Some of the waste - the focus of the lawsuit - is getting no treatment at all, but is carried with storm runoff through the city's "combined sewer overflow" system and out into waters plied by kayakers and fish. Environmentalists have focused their research on one overflow area in Vancouver's Burrard Inlet where raw sewage appears to be spewing daily, not just on rainy days.
The Save Georgia Strait Alliance, founded in 1990, says that by the GVRD's own figures, such discharges amount to more than 16 billion gallons a year. But agency spokesman Russ Black says the total output of the combined sewer overflows is less than 10 billion gallons a year, the vast majority of it storm runoff.
Still, Mr. Black acknowledges that the overflows are "a priority for the GVRD. We're not ducking that."
In 1980, the agency recommended construction of storage facilities to contain sewage overflow so it could be treated. But the city has proceeded at such a slow rate that it will take 70 years to complete the project, says Miranda Holmes of the Georgia Strait Alliance.
In apparent acknowledgment that the issue needs to be dealt with, the British Columbia Attorney General's office moved Wednesday to take over the prosecution from the Alliance, which was represented in court by the Sierra Legal Defense Fund.
"We trust they will pursue the prosecution as rigorously as we would have done," Ms. Holmes says.
The law in question is a vague decades-old fisheries act that prohibits depositing deleterious substances into water frequented by fish. Holmes says the question is not so much whether a guilty verdict will be reached as what sentence is imposed: a slap on the wrist or a mandate for change.
A fishermen's union has lined up with the Alliance, warning that vital salmon runs could be lost if the problem is not fixed.
How to do the fixing is another hot debate. One way would be to build secondary treatment systems for the region's sewage, which would remove some harmful chemicals and speed the pace of controlling the storm overflows. But Holmes says this effort would be unduly expensive and would not solve the problem.
Efforts to add secondary treatment were voted down in a Victoria referendum last November, in part because the costly project was to be financed in only five years. Vancouver, meanwhile, is trying to find $375 million to upgrade two treatment plants along the Fraser River, home to important salmon runs.

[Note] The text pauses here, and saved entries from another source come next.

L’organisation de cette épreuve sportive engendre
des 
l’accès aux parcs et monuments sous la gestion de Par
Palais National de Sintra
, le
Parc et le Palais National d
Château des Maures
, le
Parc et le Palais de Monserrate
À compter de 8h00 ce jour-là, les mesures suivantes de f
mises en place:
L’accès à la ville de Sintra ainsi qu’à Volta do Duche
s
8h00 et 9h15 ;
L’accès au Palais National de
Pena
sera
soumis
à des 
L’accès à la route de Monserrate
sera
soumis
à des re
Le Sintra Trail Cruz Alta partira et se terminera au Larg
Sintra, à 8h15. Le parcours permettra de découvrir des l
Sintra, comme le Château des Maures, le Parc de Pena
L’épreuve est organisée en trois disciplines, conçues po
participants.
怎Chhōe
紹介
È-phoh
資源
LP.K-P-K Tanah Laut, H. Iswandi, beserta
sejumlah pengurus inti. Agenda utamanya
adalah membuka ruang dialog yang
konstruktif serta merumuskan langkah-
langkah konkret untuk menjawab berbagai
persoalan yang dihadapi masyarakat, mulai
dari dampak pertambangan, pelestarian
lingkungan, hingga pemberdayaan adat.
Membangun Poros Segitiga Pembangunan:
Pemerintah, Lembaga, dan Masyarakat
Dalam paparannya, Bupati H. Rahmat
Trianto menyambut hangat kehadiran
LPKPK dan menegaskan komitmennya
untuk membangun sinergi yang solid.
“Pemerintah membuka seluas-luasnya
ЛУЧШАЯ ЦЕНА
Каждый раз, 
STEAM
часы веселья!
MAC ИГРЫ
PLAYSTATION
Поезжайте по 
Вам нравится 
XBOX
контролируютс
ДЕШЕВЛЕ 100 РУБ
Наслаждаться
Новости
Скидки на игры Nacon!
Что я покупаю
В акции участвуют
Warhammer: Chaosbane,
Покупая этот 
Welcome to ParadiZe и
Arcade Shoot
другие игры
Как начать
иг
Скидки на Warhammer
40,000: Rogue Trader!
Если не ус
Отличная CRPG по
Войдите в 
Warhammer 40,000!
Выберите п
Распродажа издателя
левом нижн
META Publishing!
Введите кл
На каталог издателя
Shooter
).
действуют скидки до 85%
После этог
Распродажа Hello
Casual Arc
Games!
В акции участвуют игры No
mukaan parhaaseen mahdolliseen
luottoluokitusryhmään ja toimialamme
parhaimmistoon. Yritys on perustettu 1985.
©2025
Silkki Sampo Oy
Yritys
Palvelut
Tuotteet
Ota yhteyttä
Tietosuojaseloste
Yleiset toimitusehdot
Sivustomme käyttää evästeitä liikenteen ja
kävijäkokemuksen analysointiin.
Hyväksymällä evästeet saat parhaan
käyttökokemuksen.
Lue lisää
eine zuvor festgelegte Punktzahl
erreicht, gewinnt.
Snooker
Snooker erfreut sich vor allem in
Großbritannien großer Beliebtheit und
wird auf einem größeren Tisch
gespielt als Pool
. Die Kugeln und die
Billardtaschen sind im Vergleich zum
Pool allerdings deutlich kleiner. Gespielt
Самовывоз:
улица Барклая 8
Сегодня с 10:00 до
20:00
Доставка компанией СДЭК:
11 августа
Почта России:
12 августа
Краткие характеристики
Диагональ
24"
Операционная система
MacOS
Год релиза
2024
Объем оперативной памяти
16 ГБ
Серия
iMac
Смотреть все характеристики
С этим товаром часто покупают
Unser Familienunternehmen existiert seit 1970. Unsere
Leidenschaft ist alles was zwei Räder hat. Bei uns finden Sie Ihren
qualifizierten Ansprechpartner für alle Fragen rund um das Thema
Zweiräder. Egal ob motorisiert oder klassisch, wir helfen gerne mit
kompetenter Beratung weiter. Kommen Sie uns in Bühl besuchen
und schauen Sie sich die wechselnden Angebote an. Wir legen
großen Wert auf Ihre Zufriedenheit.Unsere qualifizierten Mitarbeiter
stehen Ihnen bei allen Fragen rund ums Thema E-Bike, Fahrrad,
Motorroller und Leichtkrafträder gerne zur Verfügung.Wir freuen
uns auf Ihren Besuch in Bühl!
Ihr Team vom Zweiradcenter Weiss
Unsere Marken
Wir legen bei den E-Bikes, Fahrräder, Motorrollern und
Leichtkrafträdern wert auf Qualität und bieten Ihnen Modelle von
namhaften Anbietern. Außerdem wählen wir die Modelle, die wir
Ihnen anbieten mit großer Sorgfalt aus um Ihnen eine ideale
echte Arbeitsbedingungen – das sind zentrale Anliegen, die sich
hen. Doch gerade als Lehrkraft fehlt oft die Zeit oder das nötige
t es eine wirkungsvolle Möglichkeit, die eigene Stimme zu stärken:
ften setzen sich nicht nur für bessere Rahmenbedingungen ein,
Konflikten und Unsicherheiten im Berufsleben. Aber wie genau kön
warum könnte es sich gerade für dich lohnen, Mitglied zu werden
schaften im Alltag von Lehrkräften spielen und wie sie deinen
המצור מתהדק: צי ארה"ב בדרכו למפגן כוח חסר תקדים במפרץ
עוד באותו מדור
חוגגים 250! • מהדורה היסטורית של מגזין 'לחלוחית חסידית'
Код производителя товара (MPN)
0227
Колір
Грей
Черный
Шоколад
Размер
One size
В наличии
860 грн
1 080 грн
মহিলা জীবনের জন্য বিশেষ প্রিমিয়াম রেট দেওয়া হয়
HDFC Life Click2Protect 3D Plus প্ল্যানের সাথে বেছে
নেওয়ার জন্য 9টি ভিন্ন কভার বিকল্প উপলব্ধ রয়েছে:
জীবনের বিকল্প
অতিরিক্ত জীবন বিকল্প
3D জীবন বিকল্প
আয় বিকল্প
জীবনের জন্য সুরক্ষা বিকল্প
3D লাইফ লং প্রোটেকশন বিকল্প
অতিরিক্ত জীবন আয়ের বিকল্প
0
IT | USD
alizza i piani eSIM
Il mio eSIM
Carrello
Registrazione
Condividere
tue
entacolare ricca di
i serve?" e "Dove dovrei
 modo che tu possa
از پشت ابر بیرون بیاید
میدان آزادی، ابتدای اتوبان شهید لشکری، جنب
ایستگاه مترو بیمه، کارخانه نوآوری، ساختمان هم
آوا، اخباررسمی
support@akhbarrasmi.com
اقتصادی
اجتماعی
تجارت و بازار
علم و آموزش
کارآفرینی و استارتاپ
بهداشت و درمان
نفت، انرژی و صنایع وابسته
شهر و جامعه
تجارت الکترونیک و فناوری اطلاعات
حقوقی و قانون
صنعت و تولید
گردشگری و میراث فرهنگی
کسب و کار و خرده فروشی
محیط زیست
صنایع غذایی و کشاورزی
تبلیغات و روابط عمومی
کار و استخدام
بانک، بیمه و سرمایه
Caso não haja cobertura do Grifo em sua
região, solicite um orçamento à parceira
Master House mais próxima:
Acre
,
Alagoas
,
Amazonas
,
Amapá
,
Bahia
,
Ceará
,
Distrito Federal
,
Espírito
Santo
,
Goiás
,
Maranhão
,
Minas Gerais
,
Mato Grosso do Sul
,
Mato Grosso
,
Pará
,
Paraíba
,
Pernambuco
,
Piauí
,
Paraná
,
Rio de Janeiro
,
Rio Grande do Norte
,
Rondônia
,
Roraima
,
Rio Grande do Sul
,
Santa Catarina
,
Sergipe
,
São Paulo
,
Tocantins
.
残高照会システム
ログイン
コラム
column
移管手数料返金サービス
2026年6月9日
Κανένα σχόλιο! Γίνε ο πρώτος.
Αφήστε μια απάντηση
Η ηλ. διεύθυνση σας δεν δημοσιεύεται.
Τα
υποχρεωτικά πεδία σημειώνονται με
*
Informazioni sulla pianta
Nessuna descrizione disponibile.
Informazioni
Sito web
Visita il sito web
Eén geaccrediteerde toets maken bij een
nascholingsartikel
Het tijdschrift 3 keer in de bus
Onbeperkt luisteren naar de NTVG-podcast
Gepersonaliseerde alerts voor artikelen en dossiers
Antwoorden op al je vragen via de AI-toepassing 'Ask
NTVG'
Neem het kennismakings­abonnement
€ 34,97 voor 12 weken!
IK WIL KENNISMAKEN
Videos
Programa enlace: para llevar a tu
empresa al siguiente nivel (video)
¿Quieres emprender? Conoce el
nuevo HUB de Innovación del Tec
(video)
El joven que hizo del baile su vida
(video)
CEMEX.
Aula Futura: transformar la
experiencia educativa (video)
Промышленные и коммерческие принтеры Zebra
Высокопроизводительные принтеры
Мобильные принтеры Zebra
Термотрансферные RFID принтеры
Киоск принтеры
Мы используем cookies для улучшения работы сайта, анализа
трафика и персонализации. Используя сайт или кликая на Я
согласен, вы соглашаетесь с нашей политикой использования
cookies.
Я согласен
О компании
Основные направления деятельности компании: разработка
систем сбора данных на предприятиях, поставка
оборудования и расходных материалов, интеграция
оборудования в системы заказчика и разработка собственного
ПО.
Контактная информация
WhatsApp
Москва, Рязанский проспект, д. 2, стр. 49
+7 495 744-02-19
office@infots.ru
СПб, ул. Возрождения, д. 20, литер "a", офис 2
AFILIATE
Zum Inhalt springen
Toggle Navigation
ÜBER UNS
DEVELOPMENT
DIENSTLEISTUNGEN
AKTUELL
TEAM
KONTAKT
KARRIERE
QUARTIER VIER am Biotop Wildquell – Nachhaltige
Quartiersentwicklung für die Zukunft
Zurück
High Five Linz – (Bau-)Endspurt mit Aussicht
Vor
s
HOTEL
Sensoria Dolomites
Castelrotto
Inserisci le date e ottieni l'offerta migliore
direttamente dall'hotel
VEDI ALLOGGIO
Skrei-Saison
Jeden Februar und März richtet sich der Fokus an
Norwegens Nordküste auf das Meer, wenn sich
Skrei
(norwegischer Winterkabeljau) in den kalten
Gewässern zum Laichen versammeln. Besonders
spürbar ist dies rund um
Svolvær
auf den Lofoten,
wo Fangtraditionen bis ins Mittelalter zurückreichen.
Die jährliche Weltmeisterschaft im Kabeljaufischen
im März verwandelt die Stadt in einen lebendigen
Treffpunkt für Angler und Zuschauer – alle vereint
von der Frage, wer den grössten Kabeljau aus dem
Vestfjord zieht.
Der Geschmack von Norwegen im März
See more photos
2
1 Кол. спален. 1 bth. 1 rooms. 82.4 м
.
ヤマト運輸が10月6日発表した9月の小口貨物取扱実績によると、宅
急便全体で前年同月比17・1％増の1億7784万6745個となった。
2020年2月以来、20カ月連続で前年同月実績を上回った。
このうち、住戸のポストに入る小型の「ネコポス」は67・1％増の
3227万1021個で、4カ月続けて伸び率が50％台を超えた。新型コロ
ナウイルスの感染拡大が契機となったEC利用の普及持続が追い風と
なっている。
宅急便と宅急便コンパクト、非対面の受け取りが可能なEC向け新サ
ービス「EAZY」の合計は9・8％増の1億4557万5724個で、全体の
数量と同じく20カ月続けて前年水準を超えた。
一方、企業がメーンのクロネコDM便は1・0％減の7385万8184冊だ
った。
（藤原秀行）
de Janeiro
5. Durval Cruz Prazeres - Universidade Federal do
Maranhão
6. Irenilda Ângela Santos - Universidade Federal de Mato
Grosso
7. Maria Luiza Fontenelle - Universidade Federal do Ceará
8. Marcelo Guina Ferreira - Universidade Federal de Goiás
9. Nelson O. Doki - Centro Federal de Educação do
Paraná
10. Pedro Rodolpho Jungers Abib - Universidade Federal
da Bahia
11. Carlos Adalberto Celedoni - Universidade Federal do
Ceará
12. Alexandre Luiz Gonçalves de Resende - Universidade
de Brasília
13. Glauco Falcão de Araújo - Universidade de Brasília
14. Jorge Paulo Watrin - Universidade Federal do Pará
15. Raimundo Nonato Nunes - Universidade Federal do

Holmes recommends an approach that parts company with traditional civil engineering, and which she says would be more effective and economical: a campaign to reduce the chemical wastes dumped by households and businesses into the sewage and storm-sewer systems. Human waste, the Alliance says, could be devoured by microbes, solar energy, plants, fish, and snails in a series of artificial wetlands.